I listen intently and I listen closely. I think about them until I can get to my notebook and pen, steadfastly hanging onto every thread that dances in the place between awake and unconsciousness. They are slippery to grasp. So many minor details are packed into the fold of them. In that elusiveness I try to memorize what I have just seen. I have asked spirit to speak to me in my dreams. I have a habit of spinning the images into signs that all is well, everything is healed, I have shed yet another layer, I can have relief and suffering is over! It is an old compulsion to have everything be neat and tidy. If I don’t chase it vigorously with my pen, I can consciously weave the story into a magical tale of how much I have overcome. Once it is down on the paper, fingers racing against my mind, the transcription exposes the truth. Without this dissection, I would not be able to catch those fleeing glimpses of sadness, regret and pain.

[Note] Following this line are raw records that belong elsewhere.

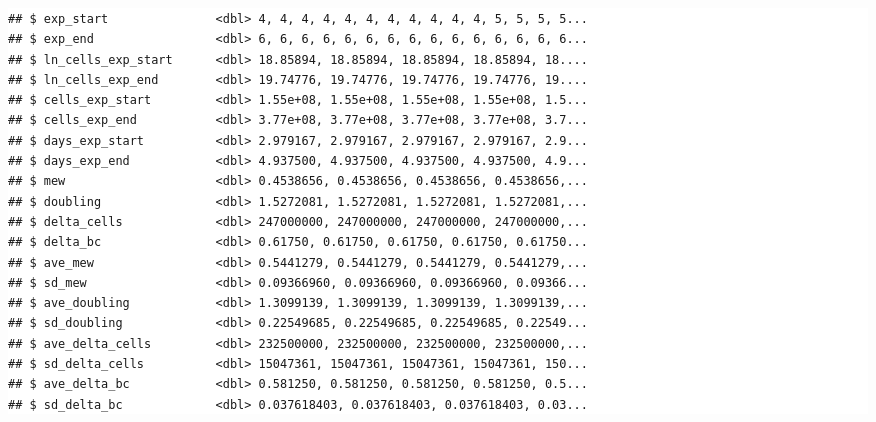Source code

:     ## $ exp_start               <dbl> 4, 4, 4, 4, 4, 4, 4, 4, 4, 4, 4, 5, 5, 5, 5...
    ## $ exp_end                 <dbl> 6, 6, 6, 6, 6, 6, 6, 6, 6, 6, 6, 6, 6, 6, 6...
    ## $ ln_cells_exp_start      <dbl> 18.85894, 18.85894, 18.85894, 18.85894, 18....
    ## $ ln_cells_exp_end        <dbl> 19.74776, 19.74776, 19.74776, 19.74776, 19....
    ## $ cells_exp_start         <dbl> 1.55e+08, 1.55e+08, 1.55e+08, 1.55e+08, 1.5...
    ## $ cells_exp_end           <dbl> 3.77e+08, 3.77e+08, 3.77e+08, 3.77e+08, 3.7...
    ## $ days_exp_start          <dbl> 2.979167, 2.979167, 2.979167, 2.979167, 2.9...
    ## $ days_exp_end            <dbl> 4.937500, 4.937500, 4.937500, 4.937500, 4.9...
    ## $ mew                     <dbl> 0.4538656, 0.4538656, 0.4538656, 0.4538656,...
    ## $ doubling                <dbl> 1.5272081, 1.5272081, 1.5272081, 1.5272081,...
    ## $ delta_cells             <dbl> 247000000, 247000000, 247000000, 247000000,...
    ## $ delta_bc                <dbl> 0.61750, 0.61750, 0.61750, 0.61750, 0.61750...
    ## $ ave_mew                 <dbl> 0.5441279, 0.5441279, 0.5441279, 0.5441279,...
    ## $ sd_mew                  <dbl> 0.09366960, 0.09366960, 0.09366960, 0.09366...
    ## $ ave_doubling            <dbl> 1.3099139, 1.3099139, 1.3099139, 1.3099139,...
    ## $ sd_doubling             <dbl> 0.22549685, 0.22549685, 0.22549685, 0.22549...
    ## $ ave_delta_cells         <dbl> 232500000, 232500000, 232500000, 232500000,...
    ## $ sd_delta_cells          <dbl> 15047361, 15047361, 15047361, 15047361, 150...
    ## $ ave_delta_bc            <dbl> 0.581250, 0.581250, 0.581250, 0.581250, 0.5...
    ## $ sd_delta_bc             <dbl> 0.037618403, 0.037618403, 0.037618403, 0.03...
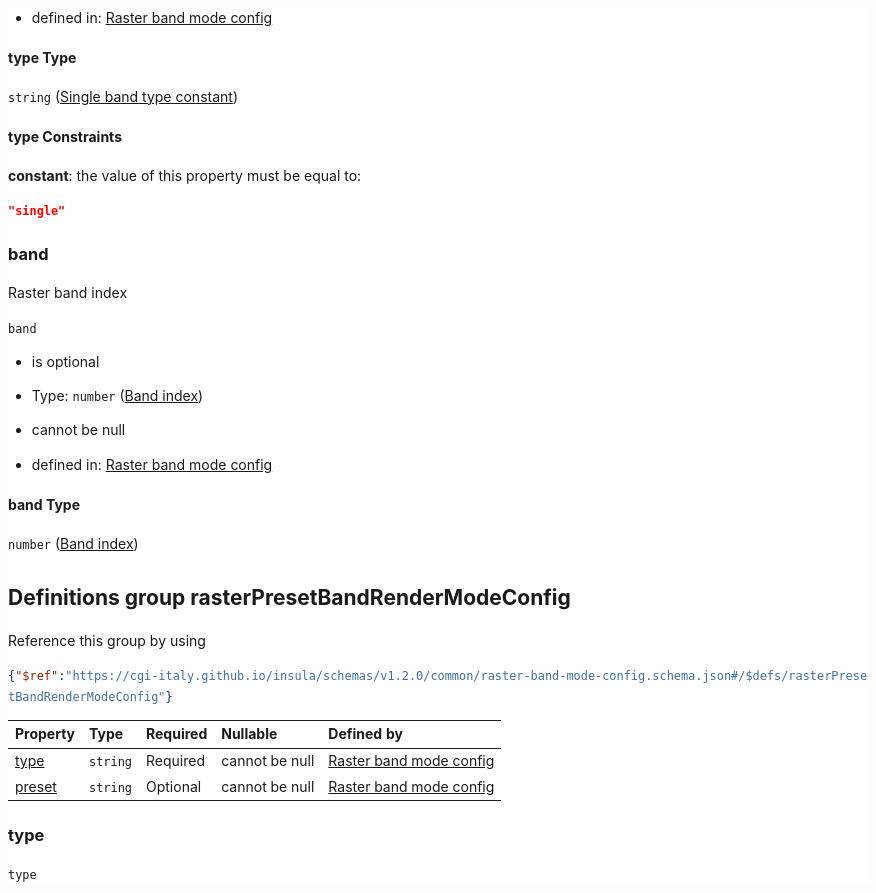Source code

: * defined in: [Raster band mode config](raster-band-mode-config-defs-single-band-render-mode-config-properties-single-band-type-constant.md)

#### type Type

`string` ([Single band type constant](raster-band-mode-config-defs-single-band-render-mode-config-properties-single-band-type-constant.md))

#### type Constraints

**constant**: the value of this property must be equal to:

```json
"single"
```

### band

Raster band index

`band`

* is optional

* Type: `number` ([Band index](raster-band-mode-config-defs-single-band-render-mode-config-properties-band-index.md))

* cannot be null

* defined in: [Raster band mode config](raster-band-mode-config-defs-single-band-render-mode-config-properties-band-index.md)

#### band Type

`number` ([Band index](raster-band-mode-config-defs-single-band-render-mode-config-properties-band-index.md))

## Definitions group rasterPresetBandRenderModeConfig

Reference this group by using

```json
{"$ref":"https://cgi-italy.github.io/insula/schemas/v1.2.0/common/raster-band-mode-config.schema.json#/$defs/rasterPresetBandRenderModeConfig"}
```

| Property          | Type     | Required | Nullable       | Defined by                                                                                                                                                                                                                                                                  |
| :---------------- | :------- | :------- | :------------- | :-------------------------------------------------------------------------------------------------------------------------------------------------------------------------------------------------------------------------------------------------------------------------- |
| [type](#type-1)   | `string` | Required | cannot be null | [Raster band mode config](raster-band-mode-config-defs-preset-render-mode-config-properties-preset-type-constant.md) |
| [preset](#preset) | `string` | Optional | cannot be null | [Raster band mode config](raster-band-mode-config-defs-preset-render-mode-config-properties-preset-name.md)        |

### type



`type`
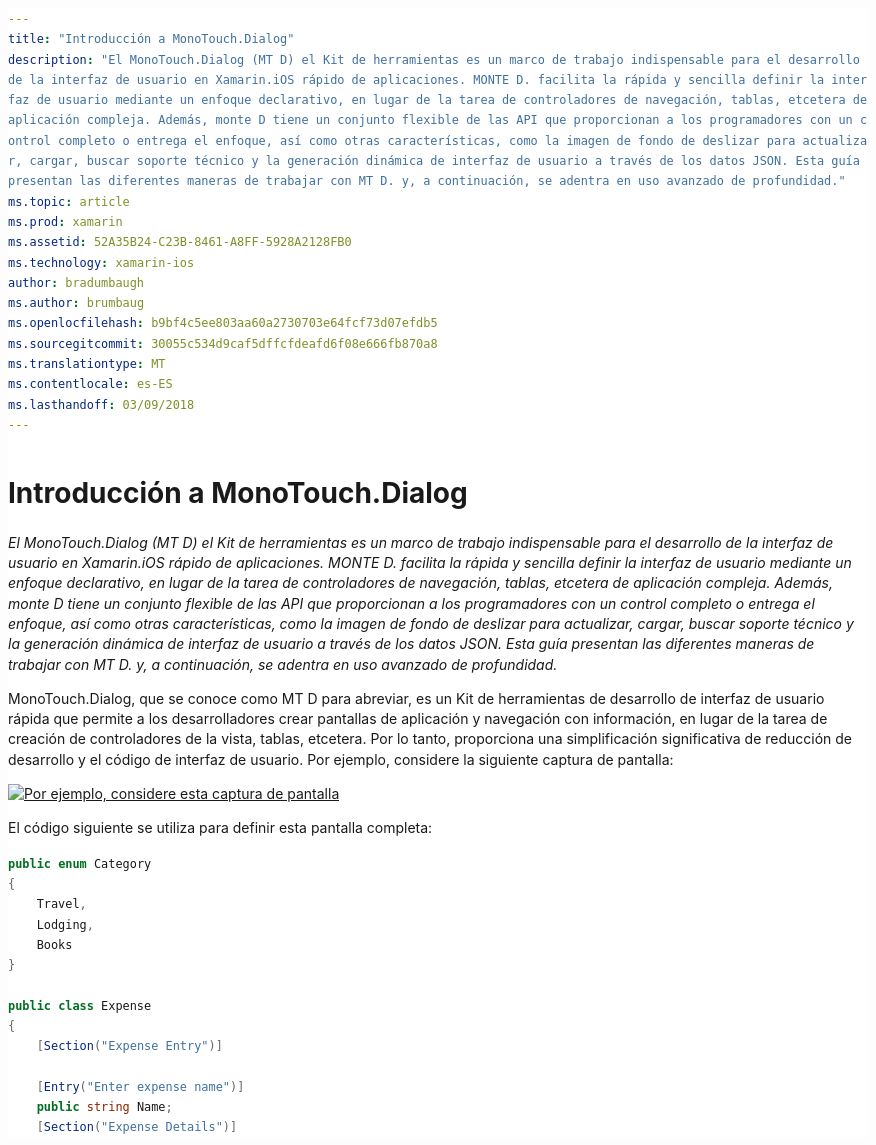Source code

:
 ```yaml
---
title: "Introducción a MonoTouch.Dialog"
description: "El MonoTouch.Dialog (MT D) el Kit de herramientas es un marco de trabajo indispensable para el desarrollo de la interfaz de usuario en Xamarin.iOS rápido de aplicaciones. MONTE D. facilita la rápida y sencilla definir la interfaz de usuario mediante un enfoque declarativo, en lugar de la tarea de controladores de navegación, tablas, etcetera de aplicación compleja. Además, monte D tiene un conjunto flexible de las API que proporcionan a los programadores con un control completo o entrega el enfoque, así como otras características, como la imagen de fondo de deslizar para actualizar, cargar, buscar soporte técnico y la generación dinámica de interfaz de usuario a través de los datos JSON. Esta guía presentan las diferentes maneras de trabajar con MT D. y, a continuación, se adentra en uso avanzado de profundidad."
ms.topic: article
ms.prod: xamarin
ms.assetid: 52A35B24-C23B-8461-A8FF-5928A2128FB0
ms.technology: xamarin-ios
author: bradumbaugh
ms.author: brumbaug
ms.openlocfilehash: b9bf4c5ee803aa60a2730703e64fcf73d07efdb5
ms.sourcegitcommit: 30055c534d9caf5dffcfdeafd6f08e666fb870a8
ms.translationtype: MT
ms.contentlocale: es-ES
ms.lasthandoff: 03/09/2018
---
```

# <a name="introduction-to-monotouchdialog"></a>Introducción a MonoTouch.Dialog

_El MonoTouch.Dialog (MT D) el Kit de herramientas es un marco de trabajo indispensable para el desarrollo de la interfaz de usuario en Xamarin.iOS rápido de aplicaciones. MONTE D. facilita la rápida y sencilla definir la interfaz de usuario mediante un enfoque declarativo, en lugar de la tarea de controladores de navegación, tablas, etcetera de aplicación compleja. Además, monte D tiene un conjunto flexible de las API que proporcionan a los programadores con un control completo o entrega el enfoque, así como otras características, como la imagen de fondo de deslizar para actualizar, cargar, buscar soporte técnico y la generación dinámica de interfaz de usuario a través de los datos JSON. Esta guía presentan las diferentes maneras de trabajar con MT D. y, a continuación, se adentra en uso avanzado de profundidad._


MonoTouch.Dialog, que se conoce como MT D para abreviar, es un Kit de herramientas de desarrollo de interfaz de usuario rápida que permite a los desarrolladores crear pantallas de aplicación y navegación con información, en lugar de la tarea de creación de controladores de la vista, tablas, etcetera. Por lo tanto, proporciona una simplificación significativa de reducción de desarrollo y el código de interfaz de usuario. Por ejemplo, considere la siguiente captura de pantalla:

 [![](images/image1.png "Por ejemplo, considere esta captura de pantalla")](images/image1.png#lightbox)

El código siguiente se utiliza para definir esta pantalla completa:

```csharp
public enum Category
{
    Travel,
    Lodging,
    Books
}
        
public class Expense
{
    [Section("Expense Entry")]

    [Entry("Enter expense name")]
    public string Name;
    [Section("Expense Details")]
```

We plant seeds constantly. Some of them sprout and some of them never break ground. In my dream work I connect with the seeds that were planted that never sprouted. Like babies. And not just babies in general, but my babies. The babies that I had already given a shape to in my heart. I could make out their face and I had visions of them over and over, holding themselves up on the little window in my living room, looking out into the garden where the flowers bloomed and waved hello. I saw them sitting in the dining room floor with a little metal tray like the one I used to have with Wonder Woman on it, smearing their breakfast on their face and chattering to me as I did motherly things in the kitchen.
But let’s just say that like other somatic experiences, my body has in places clung tightly to this baby’s existence in any capacity that it could. That gritty textured ball of sand that calls for tender attention reveals itself in the burning pain in my lower back, the electric shooting pain in my uterus.
I no longer feel the tinge in waking life. I don’t feel defensive and angry when I interact with a new parent of a child. I am no longer jealous of the lens that they suddenly get to see the world through. There is not the slightest intellectual desire for my child that I had given a face to, but its little cells swim into my throat and loosen themselves through my tears. It is a sensation I can contract and expand with, and will bloom and then die, again and again, as I am just as sure that the healing of this story is as cyclical as all the others.
I can not bask in the light for long without acknowledging the shadows. Sitting in the shadows is not scary after all. In fact, it is cool and relaxing. Here, I am free to honor and connect with all of the rough and tender seeds that never see the sun. No one is looking. I am in a safe place of reckoning. All is well.